New Zealand opera singer (1940–2021)

Reginald Barry Mora (15 November 1940 – 11 October 2021) was a New Zealand classical baritone who had an active international career in concerts and operas from the mid-1970s through the 1990s. Retired from the stage, he was a member of the board at The NBR New Zealand Opera.

== Early life ==
Mora grew up at Taikorea, near Palmerston North and attended Palmerston North Boys' High School.

== Career ==
Mora's career began with the New Zealand Broadcasting Service, followed by a job in the management of the New Zealand Symphony Orchestra. He had been studying singing and performing as a concert soloist and in opera. In the early 1970s, he moved to London to pursue his singing career.

Mora studied singing in London with Otakar Kraus. He was a member of the Gelsenkirchen Opera House from 1976 until 1980, where he became principal baritone. He made his professional debut as Anckarström in Giuseppe Verdi's Un ballo in maschera. In 1980 he joined the Frankfurt Opera House where he had a highly successful career for the next seven years singing roles in Verdi operas among others. From 1987 he worked as a freelance artist internationally with the Welsh National Opera, Covent Garden and at opera houses in Vancouver, Japan and Barcelona. Mora also performed as a guest artist with De Nederlandse Opera, the Edinburgh Festival, La Monnaie, the Scottish Opera, and Theater Aachen among others.

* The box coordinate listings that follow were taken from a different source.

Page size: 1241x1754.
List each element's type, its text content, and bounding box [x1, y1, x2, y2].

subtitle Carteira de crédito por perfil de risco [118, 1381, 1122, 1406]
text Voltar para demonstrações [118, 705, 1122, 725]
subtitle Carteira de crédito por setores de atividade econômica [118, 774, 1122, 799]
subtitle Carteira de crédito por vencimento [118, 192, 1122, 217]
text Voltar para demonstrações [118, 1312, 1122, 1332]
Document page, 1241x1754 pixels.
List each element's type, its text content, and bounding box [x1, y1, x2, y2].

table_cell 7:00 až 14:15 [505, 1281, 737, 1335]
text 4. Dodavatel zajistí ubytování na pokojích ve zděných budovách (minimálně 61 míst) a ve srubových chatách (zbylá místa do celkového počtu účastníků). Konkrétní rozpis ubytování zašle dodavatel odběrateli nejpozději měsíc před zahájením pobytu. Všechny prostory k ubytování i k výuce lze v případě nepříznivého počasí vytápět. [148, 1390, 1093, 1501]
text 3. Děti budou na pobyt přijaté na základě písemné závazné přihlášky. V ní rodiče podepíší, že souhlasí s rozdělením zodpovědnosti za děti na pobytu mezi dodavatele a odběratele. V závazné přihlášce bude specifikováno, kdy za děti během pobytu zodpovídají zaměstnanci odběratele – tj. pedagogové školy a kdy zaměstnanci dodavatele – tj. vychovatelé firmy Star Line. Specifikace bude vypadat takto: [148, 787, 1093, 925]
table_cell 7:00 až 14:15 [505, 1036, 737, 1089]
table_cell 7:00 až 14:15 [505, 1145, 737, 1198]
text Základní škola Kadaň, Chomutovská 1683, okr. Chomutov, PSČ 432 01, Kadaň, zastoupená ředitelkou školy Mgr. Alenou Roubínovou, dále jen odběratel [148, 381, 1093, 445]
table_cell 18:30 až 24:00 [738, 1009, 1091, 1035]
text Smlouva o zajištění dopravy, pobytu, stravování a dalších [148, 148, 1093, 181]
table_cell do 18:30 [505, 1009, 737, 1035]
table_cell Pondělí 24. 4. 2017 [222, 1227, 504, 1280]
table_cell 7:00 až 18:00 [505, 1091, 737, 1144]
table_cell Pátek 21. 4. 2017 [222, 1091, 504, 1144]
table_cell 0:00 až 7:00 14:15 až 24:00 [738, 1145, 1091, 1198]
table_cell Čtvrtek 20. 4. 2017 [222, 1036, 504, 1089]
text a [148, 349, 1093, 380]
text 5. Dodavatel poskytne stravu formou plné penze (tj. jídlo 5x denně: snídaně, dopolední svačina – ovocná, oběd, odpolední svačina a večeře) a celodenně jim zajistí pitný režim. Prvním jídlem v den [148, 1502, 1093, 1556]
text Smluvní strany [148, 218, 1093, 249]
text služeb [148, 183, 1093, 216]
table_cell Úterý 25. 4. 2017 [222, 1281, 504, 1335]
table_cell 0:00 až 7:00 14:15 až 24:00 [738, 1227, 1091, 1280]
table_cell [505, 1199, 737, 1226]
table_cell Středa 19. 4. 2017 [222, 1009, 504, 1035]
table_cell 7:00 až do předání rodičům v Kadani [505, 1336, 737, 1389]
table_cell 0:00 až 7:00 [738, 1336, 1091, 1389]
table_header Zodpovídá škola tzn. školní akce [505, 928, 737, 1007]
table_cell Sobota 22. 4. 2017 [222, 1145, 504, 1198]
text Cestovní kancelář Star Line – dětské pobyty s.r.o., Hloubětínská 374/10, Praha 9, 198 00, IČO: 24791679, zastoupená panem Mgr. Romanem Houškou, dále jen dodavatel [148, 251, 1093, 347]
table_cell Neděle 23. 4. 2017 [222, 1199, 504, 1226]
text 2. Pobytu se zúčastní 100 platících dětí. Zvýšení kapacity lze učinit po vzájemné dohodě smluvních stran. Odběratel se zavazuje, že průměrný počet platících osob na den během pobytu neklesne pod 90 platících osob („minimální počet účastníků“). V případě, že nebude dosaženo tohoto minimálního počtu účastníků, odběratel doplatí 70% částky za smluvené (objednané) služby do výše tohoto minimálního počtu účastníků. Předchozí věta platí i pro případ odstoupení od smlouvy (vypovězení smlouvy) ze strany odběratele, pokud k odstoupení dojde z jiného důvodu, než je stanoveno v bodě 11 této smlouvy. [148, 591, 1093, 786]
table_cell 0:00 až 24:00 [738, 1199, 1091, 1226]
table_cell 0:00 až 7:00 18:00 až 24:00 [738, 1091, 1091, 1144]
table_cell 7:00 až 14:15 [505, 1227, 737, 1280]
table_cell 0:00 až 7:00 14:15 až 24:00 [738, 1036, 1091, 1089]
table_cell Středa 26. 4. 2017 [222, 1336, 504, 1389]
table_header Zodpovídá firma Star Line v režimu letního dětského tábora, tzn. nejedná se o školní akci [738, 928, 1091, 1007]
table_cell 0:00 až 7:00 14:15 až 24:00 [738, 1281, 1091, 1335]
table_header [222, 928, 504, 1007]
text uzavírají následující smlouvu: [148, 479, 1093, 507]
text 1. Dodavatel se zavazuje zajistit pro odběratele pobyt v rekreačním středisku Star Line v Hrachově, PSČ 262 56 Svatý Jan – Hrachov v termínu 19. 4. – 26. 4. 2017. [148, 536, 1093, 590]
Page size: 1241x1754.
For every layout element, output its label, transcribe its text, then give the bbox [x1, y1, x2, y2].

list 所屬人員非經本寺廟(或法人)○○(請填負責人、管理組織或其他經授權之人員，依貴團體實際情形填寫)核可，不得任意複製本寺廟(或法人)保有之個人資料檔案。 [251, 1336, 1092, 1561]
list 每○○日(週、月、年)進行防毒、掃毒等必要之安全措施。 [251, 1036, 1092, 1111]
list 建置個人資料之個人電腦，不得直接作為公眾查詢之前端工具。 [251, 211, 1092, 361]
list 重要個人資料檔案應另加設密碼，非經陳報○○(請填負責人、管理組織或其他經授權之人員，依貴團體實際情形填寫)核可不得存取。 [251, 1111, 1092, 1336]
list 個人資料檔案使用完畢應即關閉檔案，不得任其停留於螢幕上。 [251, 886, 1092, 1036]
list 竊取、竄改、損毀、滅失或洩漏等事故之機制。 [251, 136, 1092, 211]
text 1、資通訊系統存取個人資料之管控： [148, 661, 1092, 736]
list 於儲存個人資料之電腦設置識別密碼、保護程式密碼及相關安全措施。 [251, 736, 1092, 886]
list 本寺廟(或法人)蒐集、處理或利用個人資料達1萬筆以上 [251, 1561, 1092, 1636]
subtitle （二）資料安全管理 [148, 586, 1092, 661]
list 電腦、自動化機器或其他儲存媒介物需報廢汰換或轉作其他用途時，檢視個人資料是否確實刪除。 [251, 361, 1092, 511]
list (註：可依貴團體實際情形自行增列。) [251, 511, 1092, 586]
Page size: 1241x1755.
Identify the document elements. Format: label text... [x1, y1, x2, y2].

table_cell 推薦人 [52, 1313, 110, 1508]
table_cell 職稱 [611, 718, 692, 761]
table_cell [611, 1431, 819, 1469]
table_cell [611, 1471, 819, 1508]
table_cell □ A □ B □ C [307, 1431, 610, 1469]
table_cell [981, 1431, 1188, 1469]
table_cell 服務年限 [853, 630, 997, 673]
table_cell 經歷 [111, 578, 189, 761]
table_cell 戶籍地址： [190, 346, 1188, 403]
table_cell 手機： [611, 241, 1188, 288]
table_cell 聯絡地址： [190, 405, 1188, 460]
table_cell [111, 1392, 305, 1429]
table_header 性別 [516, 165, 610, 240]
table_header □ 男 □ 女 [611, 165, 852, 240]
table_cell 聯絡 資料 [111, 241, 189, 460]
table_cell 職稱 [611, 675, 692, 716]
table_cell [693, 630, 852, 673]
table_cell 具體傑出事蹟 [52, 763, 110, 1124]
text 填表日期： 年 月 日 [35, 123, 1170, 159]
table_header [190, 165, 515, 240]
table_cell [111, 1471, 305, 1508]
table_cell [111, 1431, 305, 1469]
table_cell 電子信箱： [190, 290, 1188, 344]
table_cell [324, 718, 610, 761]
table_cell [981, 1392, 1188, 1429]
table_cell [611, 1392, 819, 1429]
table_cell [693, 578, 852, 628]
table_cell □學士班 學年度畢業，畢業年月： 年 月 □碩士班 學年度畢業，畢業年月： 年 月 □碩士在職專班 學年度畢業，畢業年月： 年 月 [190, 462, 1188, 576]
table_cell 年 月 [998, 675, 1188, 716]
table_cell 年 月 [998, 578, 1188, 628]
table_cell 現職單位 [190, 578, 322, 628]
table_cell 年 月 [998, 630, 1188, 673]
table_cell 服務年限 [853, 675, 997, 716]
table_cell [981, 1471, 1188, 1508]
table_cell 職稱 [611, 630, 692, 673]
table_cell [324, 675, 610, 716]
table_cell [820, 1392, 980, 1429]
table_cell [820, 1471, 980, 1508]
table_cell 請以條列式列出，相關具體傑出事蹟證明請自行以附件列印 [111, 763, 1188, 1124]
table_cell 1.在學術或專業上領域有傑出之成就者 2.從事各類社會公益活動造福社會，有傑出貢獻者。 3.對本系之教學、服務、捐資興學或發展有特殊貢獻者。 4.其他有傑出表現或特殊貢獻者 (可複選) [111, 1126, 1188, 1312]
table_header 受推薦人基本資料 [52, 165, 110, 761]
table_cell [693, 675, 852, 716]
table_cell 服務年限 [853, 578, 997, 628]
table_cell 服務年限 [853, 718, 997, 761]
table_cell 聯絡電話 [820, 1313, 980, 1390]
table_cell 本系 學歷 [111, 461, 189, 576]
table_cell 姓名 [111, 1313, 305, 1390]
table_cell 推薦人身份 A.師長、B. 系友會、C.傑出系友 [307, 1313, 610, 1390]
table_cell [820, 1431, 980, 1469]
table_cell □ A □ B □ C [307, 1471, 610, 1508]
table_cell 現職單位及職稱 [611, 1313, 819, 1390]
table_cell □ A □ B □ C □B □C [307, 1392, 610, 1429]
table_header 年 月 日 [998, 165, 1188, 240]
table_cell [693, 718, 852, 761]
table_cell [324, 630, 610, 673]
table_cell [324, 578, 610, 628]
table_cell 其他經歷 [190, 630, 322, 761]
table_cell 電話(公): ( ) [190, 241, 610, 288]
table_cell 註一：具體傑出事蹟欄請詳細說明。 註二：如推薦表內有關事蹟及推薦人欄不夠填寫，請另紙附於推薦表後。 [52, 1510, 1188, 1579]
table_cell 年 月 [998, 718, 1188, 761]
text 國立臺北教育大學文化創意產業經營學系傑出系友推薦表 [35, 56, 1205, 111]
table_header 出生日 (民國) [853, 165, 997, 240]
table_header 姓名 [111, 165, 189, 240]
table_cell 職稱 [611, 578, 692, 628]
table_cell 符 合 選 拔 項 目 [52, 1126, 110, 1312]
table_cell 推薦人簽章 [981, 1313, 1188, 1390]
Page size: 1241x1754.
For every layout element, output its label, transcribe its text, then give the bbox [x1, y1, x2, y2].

In 1990, Mora returned to live in New Zealand. He performed with opera companies in Canterbury, Wellington and Auckland. He performed roles with New Zealand Opera when he was well into his 70s: Sacristan in Tosca, and Benoît and Alcindoro in La Bohème.

== Personal life ==
Mora married Diane South, and they had two children.

Mora died on 11 October 2021, aged 80.